Pour le fond, il propose un début de réflexion aux détours d’une phrase: «Grave, comme c’qu’on a fait du mot patrie/du concept pas vu, pas pris..», « On investit dans ce qui est rentable/ seul assis autour d’une trop grande table/et ton cœur tombe en panne, c’est le piège de l’opulence » ; distille une touche d’humour : « Moi j’suis un peu vieux jeu/j’ai quelques mots à te chuchoter au coin d’un vieux feu…/nos liens ont encore un peu d’nœuds » ou fait taire les rivaux : « J’crache deux phrases et j’gâche tes raps ». Le tout accompagné d’un flow 4×4.
« L’ancien toi » et son témoignage triste avec Shaka accroche dès la 1ère écoute, tandis que « Je te raconterais », en compagnie de Mr. Bill, flirte avec la nostalgie. Certaines formulations pleines de sens retiennent l’attention comme « Appelle-moi par ton prénom ». Même sur des thèmes plus délicats à traiter comme l’amour, Basengo s’en sort avec les honneurs : « Tu rythmes mes jours, ton absence gifle mes joues/j’écris mon impatience de kiffer ce jour/certains savoirs n’ont pas de sciences/encore une vérité chuchotée à des sourds ».
En plus des membres du label en featuring (Braccobrax et Williman), une flopée d’invités locaux se bousculent sur la galette et croisent le mic de la « colorsfamily ». En vrac : Dogzy Blue Malone, Zrink le soul chimist, Sainkel, Meija, le belge Gandhi, Flowlly Kid, Nacim et… Aurelie Djee sur le titre « Ground Zero ». Belle performance qui rappelle la prouesse de « Notre identité » et pourquoi pas faire émerger quelques idées de collaboration…
La production musicale n’est pas en reste et si à l’avenir, le choix des beats devait aboutir à pareille sélection, tout le monde s’en satisferait largement. Une fois de plus, la prod’ de Butch sur« Quelque part » et son sample de voix pitchée fait des merveilles. Les productions « maison » n’ont pas à pâlir de la comparaison et « Oui oui », tout comme « Godzilla » sont des bombes en bonne et due forme.
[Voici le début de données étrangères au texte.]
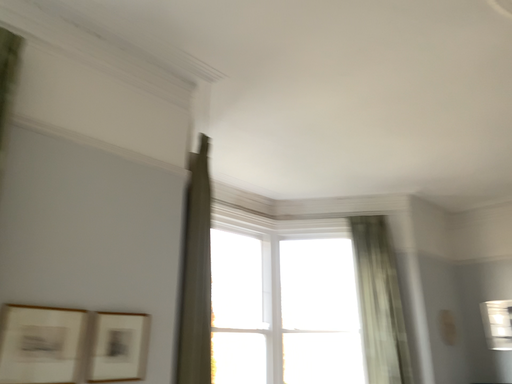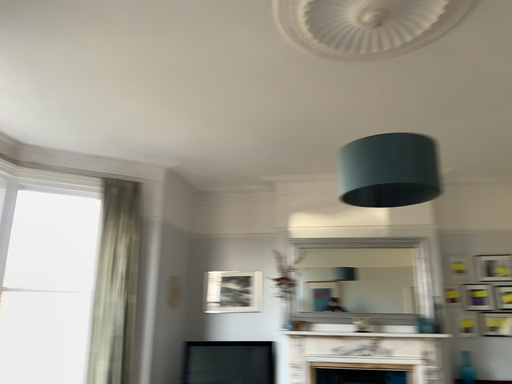
Question: How did the camera likely rotate when shooting the video?

Choices:
 (A) rotated right
 (B) rotated left

Answer: (A)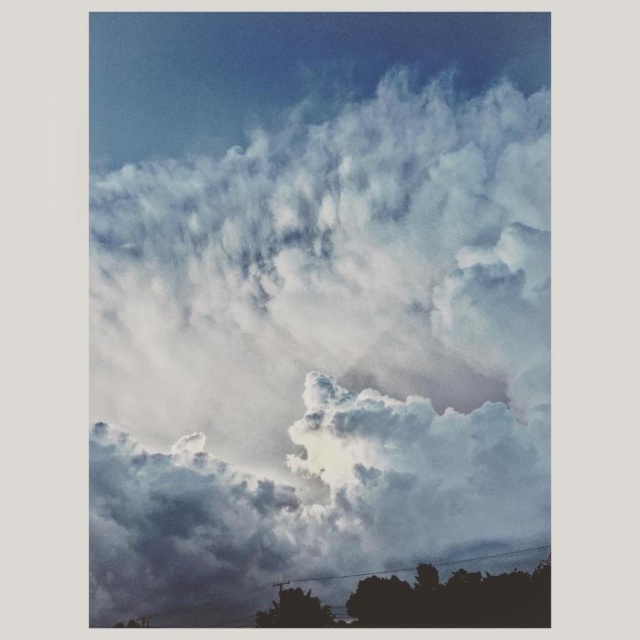
Between white fluffy cloud at center and silhouette tree at lower center, which one appears on the left side from the viewer's perspective?

From the viewer's perspective, silhouette tree at lower center appears more on the left side.

Is point (102, 275) closer to camera compared to point (321, 602)?

No.

Is point (92, 317) closer to viewer compared to point (301, 595)?

No, (92, 317) is behind (301, 595).

I want to click on white fluffy cloud at center, so click(321, 349).

From the picture: Is silhouette tree at bottom further to the viewer compared to silhouette tree at lower center?

No, it is in front of silhouette tree at lower center.

Locate an element on the screen. This screenshot has height=640, width=640. silhouette tree at bottom is located at coordinates (424, 602).

How far apart are white fluffy cloud at center and silhouette tree at bottom?

white fluffy cloud at center and silhouette tree at bottom are 23.28 meters apart from each other.

Which is in front, point (179, 209) or point (436, 580)?

Point (436, 580) is more forward.

The image size is (640, 640). I want to click on white fluffy cloud at center, so click(321, 349).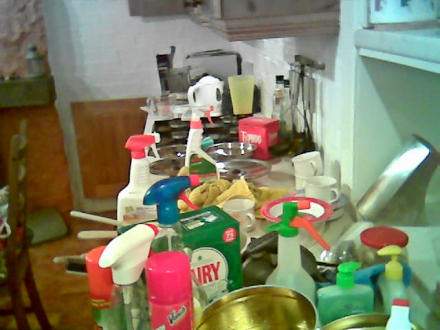
This screenshot has width=440, height=330. Find the location of `floor`. floor is located at coordinates (63, 292).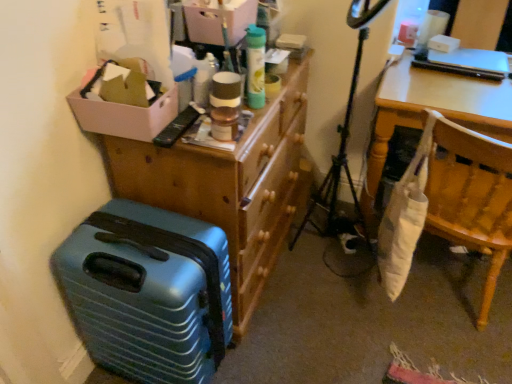
Question: Is teal matte suitcase at lower left oriented away from white cardboard box at upper left?

Choices:
 (A) no
 (B) yes

Answer: (A)

Question: Is teal matte suitcase at lower left to the right of white cardboard box at upper left from the viewer's perspective?

Choices:
 (A) no
 (B) yes

Answer: (B)

Question: Does teal matte suitcase at lower left have a lesser width compared to white cardboard box at upper left?

Choices:
 (A) yes
 (B) no

Answer: (B)

Question: From a real-world perspective, is teal matte suitcase at lower left located beneath white cardboard box at upper left?

Choices:
 (A) no
 (B) yes

Answer: (B)

Question: Considering the relative sizes of teal matte suitcase at lower left and white cardboard box at upper left in the image provided, is teal matte suitcase at lower left wider than white cardboard box at upper left?

Choices:
 (A) no
 (B) yes

Answer: (B)

Question: Is there a large distance between teal matte suitcase at lower left and white cardboard box at upper left?

Choices:
 (A) no
 (B) yes

Answer: (A)

Question: Does white fabric bag at right appear on the right side of teal matte suitcase at lower left?

Choices:
 (A) yes
 (B) no

Answer: (A)

Question: From a real-world perspective, is white fabric bag at right over teal matte suitcase at lower left?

Sur les 24 morceaux (plus ou moins longs), intro et outro inclus, difficile d’en jeter un. Comme si les années passées à « briller par son absence », Basengo avait peaufiné la sortie de sa mixtape qui glisse tranquillement « des oreilles aux lèvres ». En espérant que les New-Yorkais voient s’élever sur leur site des édifices aussi aboutis que ce premier projet, souhaitons à présent à « l’homme tranquille » de bâtir sa carrière pierre par pierre, de la plus belle des manières et d’attaquer l’album sur de solides fondations. A consommer sans modération.
Skywalk
Et c’est disponible où…?
Idal> +1, m’intéresse ce skeud….
Dispo sur Itunes.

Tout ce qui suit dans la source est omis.